### [Supplied data]
--- START ---

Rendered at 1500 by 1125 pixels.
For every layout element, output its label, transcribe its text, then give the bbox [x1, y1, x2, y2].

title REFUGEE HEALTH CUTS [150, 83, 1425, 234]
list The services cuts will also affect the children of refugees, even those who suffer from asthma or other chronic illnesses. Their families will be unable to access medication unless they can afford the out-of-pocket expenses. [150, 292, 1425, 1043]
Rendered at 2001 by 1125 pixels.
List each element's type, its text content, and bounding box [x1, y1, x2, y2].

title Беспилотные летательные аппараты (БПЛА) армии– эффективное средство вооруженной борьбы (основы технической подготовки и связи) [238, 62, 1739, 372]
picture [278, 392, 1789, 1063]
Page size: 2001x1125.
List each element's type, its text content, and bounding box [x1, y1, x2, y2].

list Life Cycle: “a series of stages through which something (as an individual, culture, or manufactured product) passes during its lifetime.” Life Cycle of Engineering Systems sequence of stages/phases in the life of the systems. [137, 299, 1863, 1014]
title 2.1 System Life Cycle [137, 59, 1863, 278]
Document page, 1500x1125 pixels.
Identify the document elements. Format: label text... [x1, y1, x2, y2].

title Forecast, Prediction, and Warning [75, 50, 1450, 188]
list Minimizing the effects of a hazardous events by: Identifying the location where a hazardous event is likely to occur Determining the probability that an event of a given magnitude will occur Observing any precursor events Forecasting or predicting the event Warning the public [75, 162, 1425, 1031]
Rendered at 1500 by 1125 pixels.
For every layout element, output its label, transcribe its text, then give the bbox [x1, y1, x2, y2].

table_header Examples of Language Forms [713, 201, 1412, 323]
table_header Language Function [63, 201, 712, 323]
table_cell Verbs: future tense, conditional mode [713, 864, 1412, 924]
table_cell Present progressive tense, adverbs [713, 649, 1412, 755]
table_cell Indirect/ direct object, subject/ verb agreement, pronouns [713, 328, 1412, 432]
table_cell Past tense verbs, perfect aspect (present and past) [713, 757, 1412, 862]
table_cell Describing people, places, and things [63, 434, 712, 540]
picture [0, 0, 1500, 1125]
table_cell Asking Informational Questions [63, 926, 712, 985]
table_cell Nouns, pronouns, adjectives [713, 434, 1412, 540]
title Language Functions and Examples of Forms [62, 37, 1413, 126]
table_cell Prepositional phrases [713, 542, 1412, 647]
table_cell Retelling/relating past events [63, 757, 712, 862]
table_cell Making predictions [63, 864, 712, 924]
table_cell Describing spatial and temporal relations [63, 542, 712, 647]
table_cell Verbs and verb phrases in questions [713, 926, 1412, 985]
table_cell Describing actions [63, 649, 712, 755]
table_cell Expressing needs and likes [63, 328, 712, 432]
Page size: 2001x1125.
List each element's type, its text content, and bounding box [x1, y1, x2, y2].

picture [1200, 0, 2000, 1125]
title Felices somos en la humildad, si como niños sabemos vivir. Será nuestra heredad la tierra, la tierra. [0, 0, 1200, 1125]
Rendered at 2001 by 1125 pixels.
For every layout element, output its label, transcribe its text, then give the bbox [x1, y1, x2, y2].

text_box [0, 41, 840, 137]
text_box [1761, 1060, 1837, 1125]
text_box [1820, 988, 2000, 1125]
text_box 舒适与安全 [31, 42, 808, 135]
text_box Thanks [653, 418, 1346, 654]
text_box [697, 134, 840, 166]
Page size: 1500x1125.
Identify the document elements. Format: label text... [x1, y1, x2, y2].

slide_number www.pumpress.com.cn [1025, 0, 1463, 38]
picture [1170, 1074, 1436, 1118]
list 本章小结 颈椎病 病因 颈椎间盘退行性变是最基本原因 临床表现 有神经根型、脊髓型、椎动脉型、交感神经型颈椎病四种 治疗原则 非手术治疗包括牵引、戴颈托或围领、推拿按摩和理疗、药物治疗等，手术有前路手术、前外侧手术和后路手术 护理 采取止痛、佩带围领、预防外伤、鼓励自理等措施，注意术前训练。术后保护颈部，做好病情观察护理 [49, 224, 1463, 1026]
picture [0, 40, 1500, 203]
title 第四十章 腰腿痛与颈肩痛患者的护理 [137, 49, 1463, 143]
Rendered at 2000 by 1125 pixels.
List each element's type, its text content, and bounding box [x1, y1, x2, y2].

--- END ---

### [Problem]
Write each entry out again. Do not change a word.

### [Response]
Rendered at 1500 by 1125 pixels.
For every layout element, output its label, transcribe its text, then give the bbox [x1, y1, x2, y2].

title REFUGEE HEALTH CUTS [150, 83, 1425, 234]
list The services cuts will also affect the children of refugees, even those who suffer from asthma or other chronic illnesses. Their families will be unable to access medication unless they can afford the out-of-pocket expenses. [150, 292, 1425, 1043]
Rendered at 2001 by 1125 pixels.
List each element's type, its text content, and bounding box [x1, y1, x2, y2].

title Беспилотные летательные аппараты (БПЛА) армии– эффективное средство вооруженной борьбы (основы технической подготовки и связи) [238, 62, 1739, 372]
picture [278, 392, 1789, 1063]
Page size: 2001x1125.
List each element's type, its text content, and bounding box [x1, y1, x2, y2].

list Life Cycle: “a series of stages through which something (as an individual, culture, or manufactured product) passes during its lifetime.” Life Cycle of Engineering Systems sequence of stages/phases in the life of the systems. [137, 299, 1863, 1014]
title 2.1 System Life Cycle [137, 59, 1863, 278]
Document page, 1500x1125 pixels.
Identify the document elements. Format: label text... [x1, y1, x2, y2].

title Forecast, Prediction, and Warning [75, 50, 1450, 188]
list Minimizing the effects of a hazardous events by: Identifying the location where a hazardous event is likely to occur Determining the probability that an event of a given magnitude will occur Observing any precursor events Forecasting or predicting the event Warning the public [75, 162, 1425, 1031]
Rendered at 1500 by 1125 pixels.
For every layout element, output its label, transcribe its text, then give the bbox [x1, y1, x2, y2].

table_header Examples of Language Forms [713, 201, 1412, 323]
table_header Language Function [63, 201, 712, 323]
table_cell Verbs: future tense, conditional mode [713, 864, 1412, 924]
table_cell Present progressive tense, adverbs [713, 649, 1412, 755]
table_cell Indirect/ direct object, subject/ verb agreement, pronouns [713, 328, 1412, 432]
table_cell Past tense verbs, perfect aspect (present and past) [713, 757, 1412, 862]
table_cell Describing people, places, and things [63, 434, 712, 540]
picture [0, 0, 1500, 1125]
table_cell Asking Informational Questions [63, 926, 712, 985]
table_cell Nouns, pronouns, adjectives [713, 434, 1412, 540]
title Language Functions and Examples of Forms [62, 37, 1413, 126]
table_cell Prepositional phrases [713, 542, 1412, 647]
table_cell Retelling/relating past events [63, 757, 712, 862]
table_cell Making predictions [63, 864, 712, 924]
table_cell Describing spatial and temporal relations [63, 542, 712, 647]
table_cell Verbs and verb phrases in questions [713, 926, 1412, 985]
table_cell Describing actions [63, 649, 712, 755]
table_cell Expressing needs and likes [63, 328, 712, 432]
Page size: 2001x1125.
List each element's type, its text content, and bounding box [x1, y1, x2, y2].

picture [1200, 0, 2000, 1125]
title Felices somos en la humildad, si como niños sabemos vivir. Será nuestra heredad la tierra, la tierra. [0, 0, 1200, 1125]
Rendered at 2001 by 1125 pixels.
For every layout element, output its label, transcribe its text, then give the bbox [x1, y1, x2, y2].

text_box [0, 41, 840, 137]
text_box [1761, 1060, 1837, 1125]
text_box [1820, 988, 2000, 1125]
text_box 舒适与安全 [31, 42, 808, 135]
text_box Thanks [653, 418, 1346, 654]
text_box [697, 134, 840, 166]
Page size: 1500x1125.
Identify the document elements. Format: label text... [x1, y1, x2, y2].

slide_number www.pumpress.com.cn [1025, 0, 1463, 38]
picture [1170, 1074, 1436, 1118]
list 本章小结 颈椎病 病因 颈椎间盘退行性变是最基本原因 临床表现 有神经根型、脊髓型、椎动脉型、交感神经型颈椎病四种 治疗原则 非手术治疗包括牵引、戴颈托或围领、推拿按摩和理疗、药物治疗等，手术有前路手术、前外侧手术和后路手术 护理 采取止痛、佩带围领、预防外伤、鼓励自理等措施，注意术前训练。术后保护颈部，做好病情观察护理 [49, 224, 1463, 1026]
picture [0, 40, 1500, 203]
title 第四十章 腰腿痛与颈肩痛患者的护理 [137, 49, 1463, 143]
Rendered at 2000 by 1125 pixels.
List each element's type, its text content, and bounding box [x1, y1, x2, y2].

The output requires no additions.